> **Die Aufgabe**:
Führe den Text über die Fairness von Schulnoten im Anschluss an seinen letzten Satz weiter.

> **Ausgewählter Text**:

◆ ◆ ◆

Interview: Vera Bergen
Vorschaubild: Pexels / cottonbro studio
Wie fair sind Schulnoten wirklich? Eine neue Studie der Bildungsforschenden Chantal Oggenfuss und Stefan Wolter zeigt: Lehrpersonen bewerten Schülerinnen und Schüler nicht immer nur nach Leistung. Geschlecht, Sprachhintergrund und sogar das Leistungsniveau der Klasse können die Note beeinflussen und haben teils weitreichende Folgen für Bildungswege. Chantal Oggenfuss erklärt im Interview, welche Ergebnisse besonders ins Auge stechen.
In Kürze:
- Systematische Verzerrungen: Lehrpersonen vergeben Noten, die von den Ergebnissen standardisierter Tests abweichen, das heisst vergleichbare Leistungen werden unterschiedlich bewertet.
- In Deutsch profitieren Mädchen und nichtfremdsprachige Jugendliche, während insbesondere fremdsprachige Knaben benachteiligt werden. im Durchschnitt bis zu 0,6 Notenpunkte.
- Schülerinnen und Schüler in leistungsstarken Klassen erhalten tiefere Noten als gleich starke Jugendliche in leistungsschwächeren Klassen.
- Verzerrte Noten wirken sich auf Bildungsentscheidungen und -verläufe aus und können wie selbsterfüllende Prophezeiungen wirken.

◆ ◆ ◆

> **Bereitgestellte Angaben**:

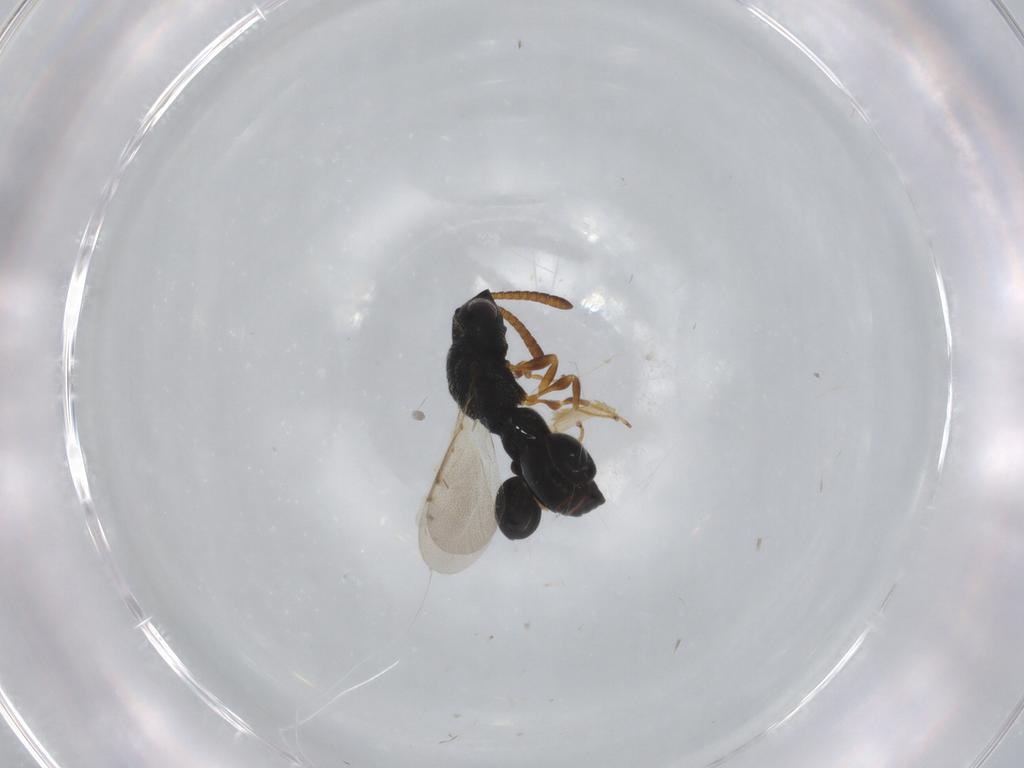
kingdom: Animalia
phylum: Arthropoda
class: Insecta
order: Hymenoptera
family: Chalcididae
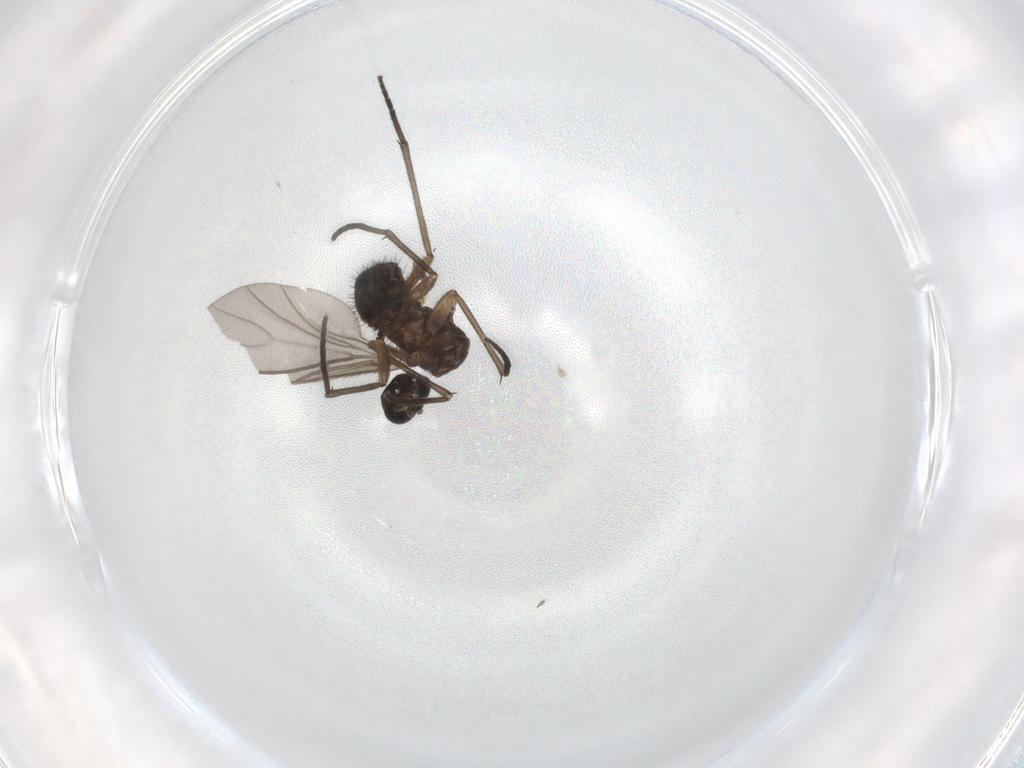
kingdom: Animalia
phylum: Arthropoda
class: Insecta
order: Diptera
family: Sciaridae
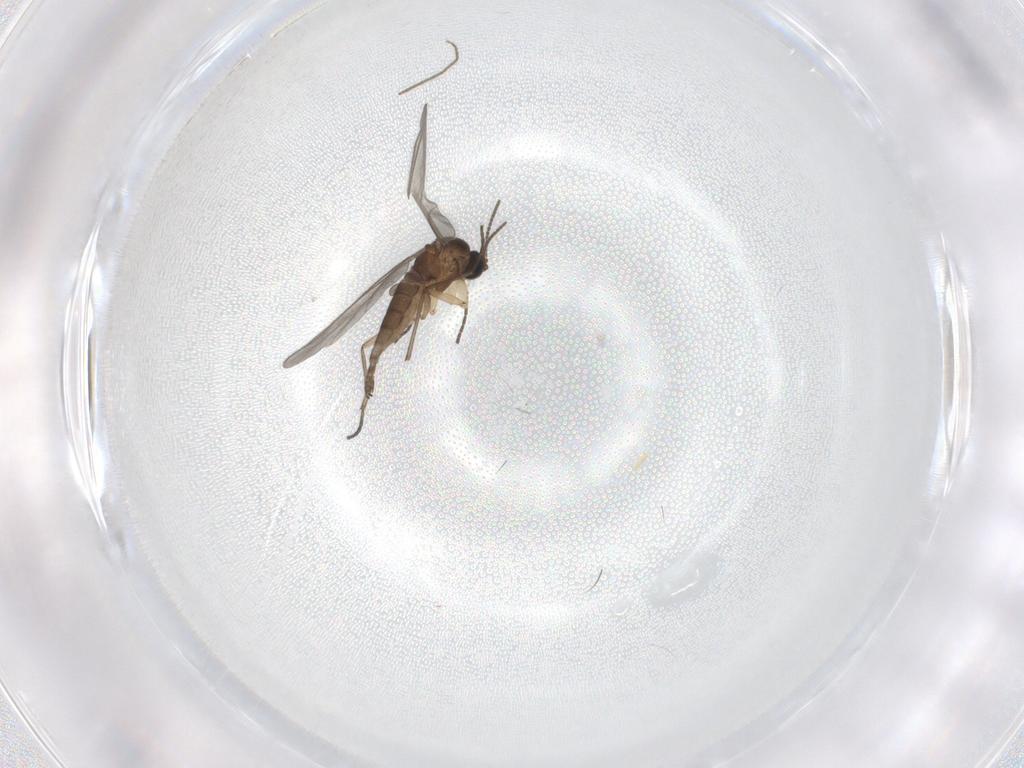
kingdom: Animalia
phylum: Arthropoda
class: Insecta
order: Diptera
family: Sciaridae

◆ ◆ ◆

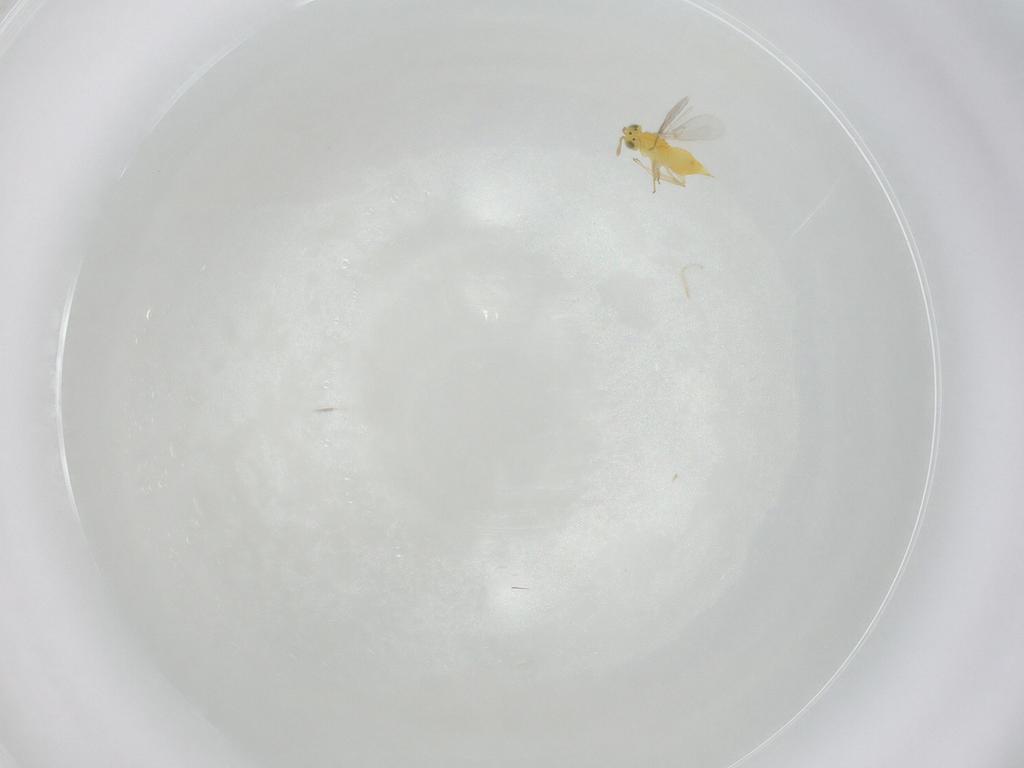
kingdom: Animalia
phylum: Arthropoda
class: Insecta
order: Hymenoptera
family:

◆ ◆ ◆

> **Ergebnis der Übung**:
Chantal Oggenfuss, Sie und Ihr Kollege Stefan Wolter haben untersucht, wie Lehrpersonen Noten vergeben – Was sind die wichtigsten Ergebnisse ihrer Studie?
Unsere Untersuchung zeigt, dass es bei der Notenvergabe durch Lehrpersonen zu systematischen Verzerrungen kommt. Schülerinnen und Schüler erhalten unterschiedliche Noten, obwohl sie in einem extern durchgeführten, standardisierten Test vergleichbare Leistungen erbringen.
Bereits frühere Studien, unter anderem eine Untersuchung der Universitäten Bern und Zürich mit Daten aus Deutschland, lieferten Hinweise auf solche Benotungsverzerrungen. Unsere Analysen basieren auf Daten von Schülerinnen und Schülern der zweiten Klasse der Sekundarstufe I eines gesamten Kantons und umfassen drei vollständige Kohorten (Jahrgänge). Die Verzerrungen hängen nicht nur mit individuellen Merkmalen wie Geschlecht oder Sprachhintergrund zusammen, sondern treten auch in Abhängigkeit vom Leistungsniveau der Klasse auf. Auffällig ist: Die Verzerrungen bleiben bestehen, auch nachdem die Lehrpersonen Einsicht in die Ergebnisse der standardisierten Tests erhalten haben.
«Unsere Untersuchung zeigt, dass es bei der Notenvergabe durch Lehrpersonen zu systematischen Verzerrungen kommt.»
In welchen Fächern und bei welchen Lernenden-Gruppen treten diese Notenverzerrungen besonders stark auf?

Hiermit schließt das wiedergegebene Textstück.